Published on Thursday, 20th April 2017

 

It was very disappointing to hear today that Marks and Spencer’s is to close its Commercial Road store. The council had no advance warning of this decision and so as things stand details on what will happen next are scant, although press reports suggest a food-only store will open in Ocean Park. 

 

Debenham’s has announced that it will close ten stores across the country and with the chain having branches in both Commercial Road and Palmerston Road, there is a real chance that one or the other will be on the hit list.

 

The fragility of Commercial Road as a retail centre is a direct result of the failure to get the Northern Quarter scheme built before the shift to online and out-of-town shopping became as embedded as it now has.

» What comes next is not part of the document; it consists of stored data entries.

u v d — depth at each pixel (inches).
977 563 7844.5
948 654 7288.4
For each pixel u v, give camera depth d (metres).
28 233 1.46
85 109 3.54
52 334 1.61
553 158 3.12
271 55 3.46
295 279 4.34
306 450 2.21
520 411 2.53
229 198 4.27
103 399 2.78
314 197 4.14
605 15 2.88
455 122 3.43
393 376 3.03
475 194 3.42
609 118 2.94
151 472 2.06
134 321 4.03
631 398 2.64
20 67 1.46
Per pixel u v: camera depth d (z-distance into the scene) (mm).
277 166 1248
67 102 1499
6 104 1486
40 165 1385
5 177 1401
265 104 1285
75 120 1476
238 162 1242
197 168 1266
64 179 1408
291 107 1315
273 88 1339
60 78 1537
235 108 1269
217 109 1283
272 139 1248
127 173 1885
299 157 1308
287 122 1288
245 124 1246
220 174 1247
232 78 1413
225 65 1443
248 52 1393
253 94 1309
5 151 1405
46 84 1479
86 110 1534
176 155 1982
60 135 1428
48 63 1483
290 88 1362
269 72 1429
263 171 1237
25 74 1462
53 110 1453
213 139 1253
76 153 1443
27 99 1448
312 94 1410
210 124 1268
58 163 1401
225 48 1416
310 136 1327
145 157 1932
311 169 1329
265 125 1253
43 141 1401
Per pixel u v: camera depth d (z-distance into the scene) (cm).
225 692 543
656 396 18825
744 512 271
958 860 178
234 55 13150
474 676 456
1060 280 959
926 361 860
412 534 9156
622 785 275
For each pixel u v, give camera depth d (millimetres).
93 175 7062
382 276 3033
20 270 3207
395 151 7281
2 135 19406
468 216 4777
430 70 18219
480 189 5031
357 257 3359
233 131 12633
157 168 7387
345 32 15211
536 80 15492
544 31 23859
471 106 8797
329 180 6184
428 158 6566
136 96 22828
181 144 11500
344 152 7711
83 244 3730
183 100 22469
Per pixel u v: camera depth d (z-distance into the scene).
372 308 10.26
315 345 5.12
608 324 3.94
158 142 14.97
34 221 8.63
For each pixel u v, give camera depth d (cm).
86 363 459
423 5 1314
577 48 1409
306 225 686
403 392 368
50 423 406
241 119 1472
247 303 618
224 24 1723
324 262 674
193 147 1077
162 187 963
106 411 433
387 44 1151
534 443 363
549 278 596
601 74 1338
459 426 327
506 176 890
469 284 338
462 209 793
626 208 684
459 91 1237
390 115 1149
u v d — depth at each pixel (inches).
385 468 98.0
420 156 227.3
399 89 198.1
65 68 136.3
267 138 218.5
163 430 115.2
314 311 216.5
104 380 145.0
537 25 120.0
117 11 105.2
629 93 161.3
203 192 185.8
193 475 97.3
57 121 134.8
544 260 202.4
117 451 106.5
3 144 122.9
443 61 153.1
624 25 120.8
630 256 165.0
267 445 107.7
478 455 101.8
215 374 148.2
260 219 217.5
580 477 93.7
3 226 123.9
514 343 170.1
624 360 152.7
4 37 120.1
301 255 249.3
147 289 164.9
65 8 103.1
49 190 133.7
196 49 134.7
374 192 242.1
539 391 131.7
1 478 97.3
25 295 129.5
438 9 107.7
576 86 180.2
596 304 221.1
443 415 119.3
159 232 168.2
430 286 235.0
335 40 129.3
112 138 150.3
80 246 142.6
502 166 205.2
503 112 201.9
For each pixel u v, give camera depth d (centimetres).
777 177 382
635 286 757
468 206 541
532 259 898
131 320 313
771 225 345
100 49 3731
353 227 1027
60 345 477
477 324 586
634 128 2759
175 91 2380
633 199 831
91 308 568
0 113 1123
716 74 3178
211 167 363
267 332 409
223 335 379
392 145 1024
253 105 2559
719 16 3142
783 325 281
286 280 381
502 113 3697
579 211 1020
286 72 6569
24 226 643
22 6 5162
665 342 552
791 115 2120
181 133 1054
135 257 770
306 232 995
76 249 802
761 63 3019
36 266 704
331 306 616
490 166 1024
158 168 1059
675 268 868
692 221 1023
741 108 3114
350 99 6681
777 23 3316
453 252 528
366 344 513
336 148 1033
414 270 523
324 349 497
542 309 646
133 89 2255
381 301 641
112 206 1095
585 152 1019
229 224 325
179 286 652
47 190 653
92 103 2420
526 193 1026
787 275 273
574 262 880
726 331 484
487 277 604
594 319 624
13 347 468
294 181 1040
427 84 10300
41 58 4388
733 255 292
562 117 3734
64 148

High Street retailing in the 2020s and beyond will have to be tied in with leisure activities and in future shop spaces will increasingly be shop window units, with customer orders being placed online. This requires a new approach.

 

The council’s ability to influence events is limited: all the units in the city centre are privately owned and so decisions on rents do not rest with the council; the same applies to the two main car parks at the Cascades and the Tricorn. As ever, the council just doesn’t have millions of pounds to spend. It can however try and secure funding for the new city centre road, which is the key to getting development moving.

 

It’s taken three years to do it, but enough money has now been saved up (an extra £11m) to be able to make a serious bid to government for the remaining cash. If approved, a mixed use regeneration scheme becomes viable. That will still take five years to plan and build though; what happens in the meantime is an open question.